▽

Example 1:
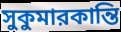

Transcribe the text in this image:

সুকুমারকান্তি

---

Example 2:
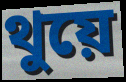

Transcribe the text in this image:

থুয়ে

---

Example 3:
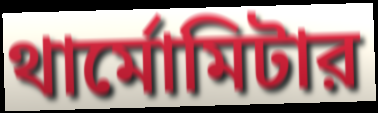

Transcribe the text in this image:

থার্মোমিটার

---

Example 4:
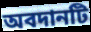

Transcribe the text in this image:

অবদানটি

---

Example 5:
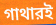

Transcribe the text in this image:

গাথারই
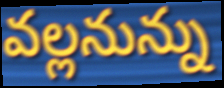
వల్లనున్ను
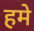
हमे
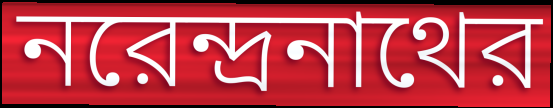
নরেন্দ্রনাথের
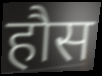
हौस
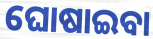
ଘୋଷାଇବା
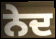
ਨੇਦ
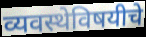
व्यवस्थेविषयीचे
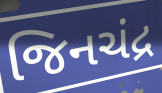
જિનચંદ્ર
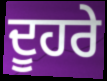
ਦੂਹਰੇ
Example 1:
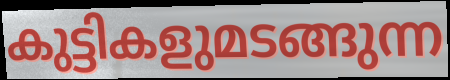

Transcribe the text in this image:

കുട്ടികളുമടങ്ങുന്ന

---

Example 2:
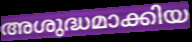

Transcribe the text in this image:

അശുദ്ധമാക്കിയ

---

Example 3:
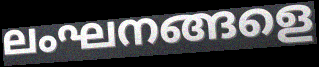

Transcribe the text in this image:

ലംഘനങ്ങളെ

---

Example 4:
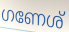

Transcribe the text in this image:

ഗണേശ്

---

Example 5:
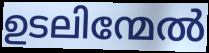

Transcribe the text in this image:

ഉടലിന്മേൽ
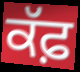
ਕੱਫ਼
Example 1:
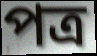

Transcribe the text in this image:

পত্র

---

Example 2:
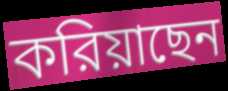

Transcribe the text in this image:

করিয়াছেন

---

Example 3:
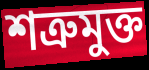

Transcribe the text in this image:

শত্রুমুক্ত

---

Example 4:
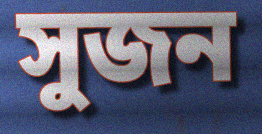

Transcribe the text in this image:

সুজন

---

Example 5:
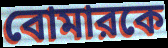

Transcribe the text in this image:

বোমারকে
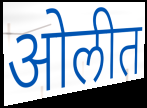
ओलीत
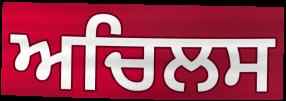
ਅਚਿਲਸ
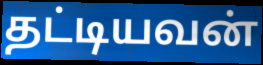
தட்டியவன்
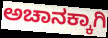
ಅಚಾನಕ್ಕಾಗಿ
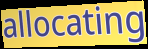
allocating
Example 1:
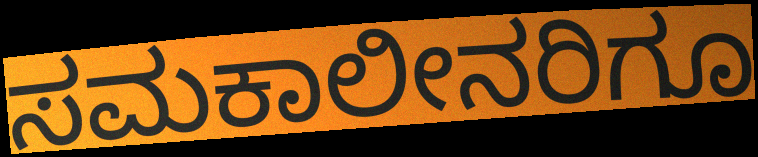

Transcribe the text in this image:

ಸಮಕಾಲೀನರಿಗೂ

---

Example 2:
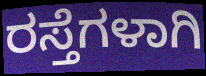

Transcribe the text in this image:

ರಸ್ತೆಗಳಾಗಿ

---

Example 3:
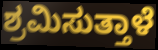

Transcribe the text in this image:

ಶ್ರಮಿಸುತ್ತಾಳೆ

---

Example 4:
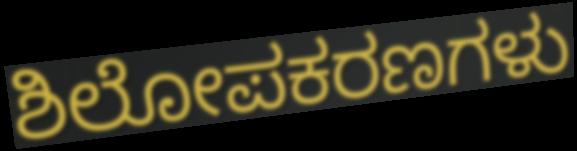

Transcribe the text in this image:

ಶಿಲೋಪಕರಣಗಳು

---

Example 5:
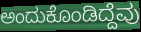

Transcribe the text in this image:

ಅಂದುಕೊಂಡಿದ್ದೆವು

△

EXERCISE OBJECTIVE: Without the pictures, repeat every line of the material above exactly.

EXERCISE SOLUTION:
Example 1:

Transcribe the text in this image:

সুকুমারকান্তি

---

Example 2:

Transcribe the text in this image:

থুয়ে

---

Example 3:

Transcribe the text in this image:

থার্মোমিটার

---

Example 4:

Transcribe the text in this image:

অবদানটি

---

Example 5:

Transcribe the text in this image:

গাথারই
వల్లనున్ను
हमे
নরেন্দ্রনাথের
हौस
ଘୋଷାଇବା
ਨੇਦ
व्यवस्थेविषयीचे
જિનચંદ્ર
ਦੂਹਰੇ
Example 1:

Transcribe the text in this image:

കുട്ടികളുമടങ്ങുന്ന

---

Example 2:

Transcribe the text in this image:

അശുദ്ധമാക്കിയ

---

Example 3:

Transcribe the text in this image:

ലംഘനങ്ങളെ

---

Example 4:

Transcribe the text in this image:

ഗണേശ്

---

Example 5:

Transcribe the text in this image:

ഉടലിന്മേൽ
ਕੱਫ਼
Example 1:

Transcribe the text in this image:

পত্র

---

Example 2:

Transcribe the text in this image:

করিয়াছেন

---

Example 3:

Transcribe the text in this image:

শত্রুমুক্ত

---

Example 4:

Transcribe the text in this image:

সুজন

---

Example 5:

Transcribe the text in this image:

বোমারকে
ओलीत
ਅਚਿਲਸ
தட்டியவன்
ಅಚಾನಕ್ಕಾಗಿ
allocating
Example 1:

Transcribe the text in this image:

ಸಮಕಾಲೀನರಿಗೂ

---

Example 2:

Transcribe the text in this image:

ರಸ್ತೆಗಳಾಗಿ

---

Example 3:

Transcribe the text in this image:

ಶ್ರಮಿಸುತ್ತಾಳೆ

---

Example 4:

Transcribe the text in this image:

ಶಿಲೋಪಕರಣಗಳು

---

Example 5:

Transcribe the text in this image:

ಅಂದುಕೊಂಡಿದ್ದೆವು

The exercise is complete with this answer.